DOCUMENTO:
┏━━

Marisa Monte, produtora do disco, sabia dessa importância histórica e dá ao conteúdo musical e até antropológico o devido capricho. Marisa, por sinal, vinha de alguns anos encabeçando o projeto de valorização da Velha Guarda da Portela. Primeiro, com o disco “Tudo Azul”, também produzido por ela. Mais tarde, os de Casquinha, Jair do Cavaquinho e este, além do belo documentário “O Mistério do Samba”, de Lula Buarque de Hollanda e Carolina Jabor, de 2008, que a tem como cicerone. É neste filme, aliás, que Argemiro ganha seu primeiro protagonismo em vida, tratado como um dos personagens centrais da Portela. Constantes no filme, "Deslize Da Vida" (“A vida/ Não é somente doçura/ Tem que haver amargura/ Para se dar o valor”) e a maravilhosa "A Saudade me Traz", com direito a "clipe", tem a ilustre participação de Zeca Pagodinho e das vozes femininas da Velha Guarda, as Pastoras – leia-se Tia Doca, Tia Eunice, Tia Surica e Áurea Maria. Uma das melodias mais bonitas da história do samba carioca e com uma letra, que é um show de domínio de prosódia e sintaxe: “A saudade me traz/ Quero rever alguém/ Que do meu coração não sai/ Eu vivo nessa agonia sem fim/ Eu canto, eu bebo para esquecer/ Mas nem assim”. Luxo só.

┗━━

TAREFA A: Quais são as Pastoras da Velha Guarda nomeadas no texto sobre Marisa Monte e a Portela? Cite todas.
TAREFA B: Dê seguimento ao texto sobre Marisa Monte e a Velha Guarda da Portela, começando depois da última frase.
Os registros vêm de outra fonte, sem relação com o documento.

REGISTROS FORNECIDOS:
┏━━

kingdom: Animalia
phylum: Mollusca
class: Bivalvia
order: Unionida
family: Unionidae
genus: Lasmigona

┗━━

RESPOSTA A: Tia Doca, Tia Eunice, Tia Surica e Áurea Maria.

RESPOSTA B:
trecho do filme "O Mistério do Samba" com o "clipe" "A Saudade me Traz"

Capricho também se vê no arranjo especial dado a cada faixa. "Cadê Rosalina", um samba-de-roda com ares rurais, recebe, além das vozes tão afinadas quanto agudas das Pastoras, o acordeom de Waldonys. Trato semelhante em conceito tem “Vem Amor”, samba cadenciado em que o violino de Nicolas Krassik escreve frases líricas sobre a base de tamborim e o limpo cavaquinho de Mauro Diniz; bem como o samba romântico "Dizem Que o Amor", toda na voz delicada de Marisa e cujo arranjo valoriza as cordas do cavaquinho, do violão e do cello de Jacquinho. Por falar em voz feminina, é a da fã e parceira Teresa Cristina que aparece em “Amém” para dividir os microfones com o ídolo. Um samba recente, mas com cara de clássico das antigas.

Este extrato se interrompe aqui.